ちなみに、ふくさの色にもマナーがあります。

  • 赤、桃色→慶事、お祝い
  • 紺、緑→弔事、お悔やみ
  • 紫→慶事、弔事のどちらにも使える

ふくさでのし袋を包んで持ち運ぶと、水引の形が崩れたりのし袋がしわになったりしません。大切に運ぶことで相手の喜びの気持ちを大切にするという意味もあるそうです。

まとめ

入学祝いののし袋を選ぶポイントは、第一にのし袋の外観と金額が合っているか、そして水引は蝶結びであるかです。

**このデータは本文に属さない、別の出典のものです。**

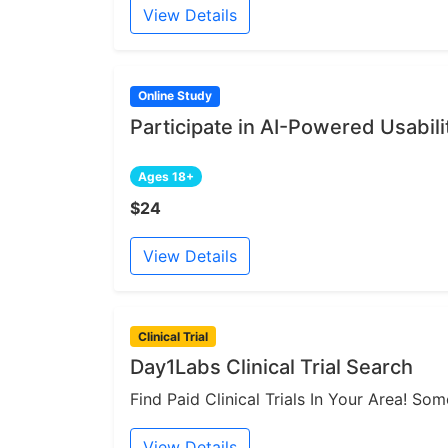
View Details
Online Study
Participate in AI-Powered Usabili
Ages 18+
$24
View Details
Clinical Trial
Day1Labs Clinical Trial Search
Find Paid Clinical Trials In Your Area! S
View Details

のし袋には水引が印刷されたもの、水引がついているもの、水引がついていないものがありますが、中に入れる金額に合わせて選んでください。

水引がなくてものしは必要と考える人もいるので、迷ったときにはオーソドックスなのし袋が一番かと思います。

水引には大きく分けて「蝶結び」と「結びきり」の2つがありますが、何度あってもいい入学祝いには何度でも結び直せる「蝶結び」を選びます。

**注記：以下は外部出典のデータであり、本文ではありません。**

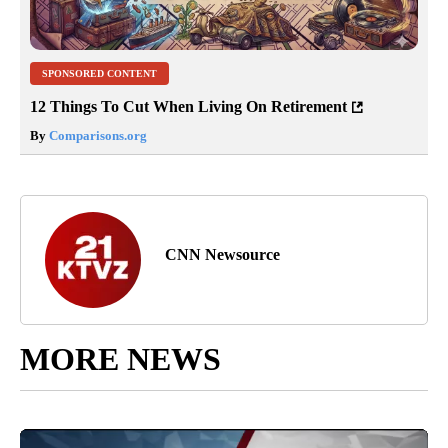
SPONSORED CONTENT
12 Things To Cut When Living On Retirement
By
Comparisons.org
CNN Newsource
MORE NEWS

のし袋の形は、「多当折型」「風呂敷折型」「ひだ折」の3種類があります。どれを使うかは地域差がありますのでご確認ください。
「多当折型」の場合には、上下を間違えないよう注意する必要があります。
お祝いの場合には上向きが外側です。

中袋には金額、住所、名前など記入する欄があるものとないものがあります。見本を載せていますので、参考にしていただけると幸いです。

お金を入れる向きは表に人の顔がくるようにします。
表書きと名前には毛筆や筆ペンなどの濃い黒を使います。薄墨は弔事で使うものですので、間違わないようにしましょう。

表書きのは中央にある水引より上に縦書きします。

名前は、水引より下に表書きより少し小さな字で書きます。人数や関係性によって書き方が変わります。

渡し方
1、ふくさをはずします。
2、畳んだふくさの上に、相手から見て文字が見える向きにのし袋を置きます。
3、お祝いの言葉と一緒に渡します。

新しい人生のステップを踏み出す子供たちに、正しいお祝いをしてあげられるといいですね。
この記事が参考になれば嬉しいです。